Task statement – Copy the data word for word, keeping every line.

Stored data entries
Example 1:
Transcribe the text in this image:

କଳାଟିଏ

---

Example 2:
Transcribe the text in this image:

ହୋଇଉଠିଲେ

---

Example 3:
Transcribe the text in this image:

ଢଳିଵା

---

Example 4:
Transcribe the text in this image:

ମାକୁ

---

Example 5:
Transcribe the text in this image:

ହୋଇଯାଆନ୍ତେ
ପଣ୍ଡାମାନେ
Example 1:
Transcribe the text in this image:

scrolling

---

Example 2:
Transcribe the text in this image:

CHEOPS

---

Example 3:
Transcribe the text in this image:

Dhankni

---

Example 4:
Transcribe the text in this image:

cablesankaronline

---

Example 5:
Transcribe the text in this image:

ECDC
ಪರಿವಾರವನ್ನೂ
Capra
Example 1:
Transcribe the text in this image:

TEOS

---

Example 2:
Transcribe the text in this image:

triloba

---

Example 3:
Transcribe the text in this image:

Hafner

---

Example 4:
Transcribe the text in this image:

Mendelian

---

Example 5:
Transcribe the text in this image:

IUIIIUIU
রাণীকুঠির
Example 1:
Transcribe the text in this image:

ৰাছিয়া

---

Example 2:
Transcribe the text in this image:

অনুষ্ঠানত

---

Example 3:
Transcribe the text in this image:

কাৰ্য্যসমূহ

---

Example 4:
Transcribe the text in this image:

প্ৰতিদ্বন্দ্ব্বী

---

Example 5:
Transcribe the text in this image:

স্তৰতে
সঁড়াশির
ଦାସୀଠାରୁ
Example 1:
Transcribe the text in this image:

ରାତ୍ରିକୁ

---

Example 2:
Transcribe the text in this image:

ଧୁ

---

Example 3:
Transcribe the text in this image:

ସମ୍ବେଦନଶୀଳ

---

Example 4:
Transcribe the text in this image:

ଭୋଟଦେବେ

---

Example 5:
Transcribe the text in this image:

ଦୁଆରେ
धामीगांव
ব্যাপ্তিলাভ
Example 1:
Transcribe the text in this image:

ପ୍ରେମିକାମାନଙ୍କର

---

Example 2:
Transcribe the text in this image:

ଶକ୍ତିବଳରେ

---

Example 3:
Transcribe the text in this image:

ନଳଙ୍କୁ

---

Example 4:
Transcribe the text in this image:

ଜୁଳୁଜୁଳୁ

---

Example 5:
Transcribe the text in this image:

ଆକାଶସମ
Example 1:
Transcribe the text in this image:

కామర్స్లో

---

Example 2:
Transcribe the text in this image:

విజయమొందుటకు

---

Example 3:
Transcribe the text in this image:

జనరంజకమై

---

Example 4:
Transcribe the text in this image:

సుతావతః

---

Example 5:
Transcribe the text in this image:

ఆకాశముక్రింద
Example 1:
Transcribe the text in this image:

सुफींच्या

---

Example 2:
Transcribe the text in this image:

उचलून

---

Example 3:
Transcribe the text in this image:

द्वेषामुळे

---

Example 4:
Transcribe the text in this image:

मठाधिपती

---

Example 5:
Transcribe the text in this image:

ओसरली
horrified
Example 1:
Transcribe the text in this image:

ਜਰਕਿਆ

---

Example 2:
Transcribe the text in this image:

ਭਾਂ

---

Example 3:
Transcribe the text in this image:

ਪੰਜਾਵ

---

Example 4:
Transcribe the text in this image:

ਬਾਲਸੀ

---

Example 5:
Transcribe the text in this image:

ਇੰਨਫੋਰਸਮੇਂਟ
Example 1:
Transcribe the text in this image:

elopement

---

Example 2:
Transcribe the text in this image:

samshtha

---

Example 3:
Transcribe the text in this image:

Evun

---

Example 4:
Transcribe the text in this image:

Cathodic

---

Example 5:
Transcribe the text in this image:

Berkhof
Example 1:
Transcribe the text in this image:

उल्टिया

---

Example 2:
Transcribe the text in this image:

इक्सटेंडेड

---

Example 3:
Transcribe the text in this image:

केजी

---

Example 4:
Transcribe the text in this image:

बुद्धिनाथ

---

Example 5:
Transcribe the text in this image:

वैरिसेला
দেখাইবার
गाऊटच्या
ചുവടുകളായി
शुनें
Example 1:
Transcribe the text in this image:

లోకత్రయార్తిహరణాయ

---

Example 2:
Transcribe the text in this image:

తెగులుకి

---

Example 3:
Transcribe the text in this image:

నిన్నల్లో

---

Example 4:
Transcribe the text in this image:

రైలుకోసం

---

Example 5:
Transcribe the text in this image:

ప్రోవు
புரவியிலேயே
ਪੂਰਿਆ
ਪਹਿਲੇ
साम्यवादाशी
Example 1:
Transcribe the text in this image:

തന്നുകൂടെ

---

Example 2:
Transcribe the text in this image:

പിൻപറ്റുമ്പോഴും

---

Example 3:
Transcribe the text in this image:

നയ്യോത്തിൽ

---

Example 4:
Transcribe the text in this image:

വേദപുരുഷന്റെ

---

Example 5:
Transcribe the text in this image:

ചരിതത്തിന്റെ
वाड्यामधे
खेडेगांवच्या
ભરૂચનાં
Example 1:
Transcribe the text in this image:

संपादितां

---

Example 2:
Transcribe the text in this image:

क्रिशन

Your response –
Example 1:
Transcribe the text in this image:

କଳାଟିଏ

---

Example 2:
Transcribe the text in this image:

ହୋଇଉଠିଲେ

---

Example 3:
Transcribe the text in this image:

ଢଳିଵା

---

Example 4:
Transcribe the text in this image:

ମାକୁ

---

Example 5:
Transcribe the text in this image:

ହୋଇଯାଆନ୍ତେ
ପଣ୍ଡାମାନେ
Example 1:
Transcribe the text in this image:

scrolling

---

Example 2:
Transcribe the text in this image:

CHEOPS

---

Example 3:
Transcribe the text in this image:

Dhankni

---

Example 4:
Transcribe the text in this image:

cablesankaronline

---

Example 5:
Transcribe the text in this image:

ECDC
ಪರಿವಾರವನ್ನೂ
Capra
Example 1:
Transcribe the text in this image:

TEOS

---

Example 2:
Transcribe the text in this image:

triloba

---

Example 3:
Transcribe the text in this image:

Hafner

---

Example 4:
Transcribe the text in this image:

Mendelian

---

Example 5:
Transcribe the text in this image:

IUIIIUIU
রাণীকুঠির
Example 1:
Transcribe the text in this image:

ৰাছিয়া

---

Example 2:
Transcribe the text in this image:

অনুষ্ঠানত

---

Example 3:
Transcribe the text in this image:

কাৰ্য্যসমূহ

---

Example 4:
Transcribe the text in this image:

প্ৰতিদ্বন্দ্ব্বী

---

Example 5:
Transcribe the text in this image:

স্তৰতে
সঁড়াশির
ଦାସୀଠାରୁ
Example 1:
Transcribe the text in this image:

ରାତ୍ରିକୁ

---

Example 2:
Transcribe the text in this image:

ଧୁ

---

Example 3:
Transcribe the text in this image:

ସମ୍ବେଦନଶୀଳ

---

Example 4:
Transcribe the text in this image:

ଭୋଟଦେବେ

---

Example 5:
Transcribe the text in this image:

ଦୁଆରେ
धामीगांव
ব্যাপ্তিলাভ
Example 1:
Transcribe the text in this image:

ପ୍ରେମିକାମାନଙ୍କର

---

Example 2:
Transcribe the text in this image:

ଶକ୍ତିବଳରେ

---

Example 3:
Transcribe the text in this image:

ନଳଙ୍କୁ

---

Example 4:
Transcribe the text in this image:

ଜୁଳୁଜୁଳୁ

---

Example 5:
Transcribe the text in this image:

ଆକାଶସମ
Example 1:
Transcribe the text in this image:

కామర్స్లో

---

Example 2:
Transcribe the text in this image:

విజయమొందుటకు

---

Example 3:
Transcribe the text in this image:

జనరంజకమై

---

Example 4:
Transcribe the text in this image:

సుతావతః

---

Example 5:
Transcribe the text in this image:

ఆకాశముక్రింద
Example 1:
Transcribe the text in this image:

सुफींच्या

---

Example 2:
Transcribe the text in this image:

उचलून

---

Example 3:
Transcribe the text in this image:

द्वेषामुळे

---

Example 4:
Transcribe the text in this image:

मठाधिपती

---

Example 5:
Transcribe the text in this image:

ओसरली
horrified
Example 1:
Transcribe the text in this image:

ਜਰਕਿਆ

---

Example 2:
Transcribe the text in this image:

ਭਾਂ

---

Example 3:
Transcribe the text in this image:

ਪੰਜਾਵ

---

Example 4:
Transcribe the text in this image:

ਬਾਲਸੀ

---

Example 5:
Transcribe the text in this image:

ਇੰਨਫੋਰਸਮੇਂਟ
Example 1:
Transcribe the text in this image:

elopement

---

Example 2:
Transcribe the text in this image:

samshtha

---

Example 3:
Transcribe the text in this image:

Evun

---

Example 4:
Transcribe the text in this image:

Cathodic

---

Example 5:
Transcribe the text in this image:

Berkhof
Example 1:
Transcribe the text in this image:

उल्टिया

---

Example 2:
Transcribe the text in this image:

इक्सटेंडेड

---

Example 3:
Transcribe the text in this image:

केजी

---

Example 4:
Transcribe the text in this image:

बुद्धिनाथ

---

Example 5:
Transcribe the text in this image:

वैरिसेला
দেখাইবার
गाऊटच्या
ചുവടുകളായി
शुनें
Example 1:
Transcribe the text in this image:

లోకత్రయార్తిహరణాయ

---

Example 2:
Transcribe the text in this image:

తెగులుకి

---

Example 3:
Transcribe the text in this image:

నిన్నల్లో

---

Example 4:
Transcribe the text in this image:

రైలుకోసం

---

Example 5:
Transcribe the text in this image:

ప్రోవు
புரவியிலேயே
ਪੂਰਿਆ
ਪਹਿਲੇ
साम्यवादाशी
Example 1:
Transcribe the text in this image:

തന്നുകൂടെ

---

Example 2:
Transcribe the text in this image:

പിൻപറ്റുമ്പോഴും

---

Example 3:
Transcribe the text in this image:

നയ്യോത്തിൽ

---

Example 4:
Transcribe the text in this image:

വേദപുരുഷന്റെ

---

Example 5:
Transcribe the text in this image:

ചരിതത്തിന്റെ
वाड्यामधे
खेडेगांवच्या
ભરૂચનાં
Example 1:
Transcribe the text in this image:

संपादितां

---

Example 2:
Transcribe the text in this image:

क्रिशन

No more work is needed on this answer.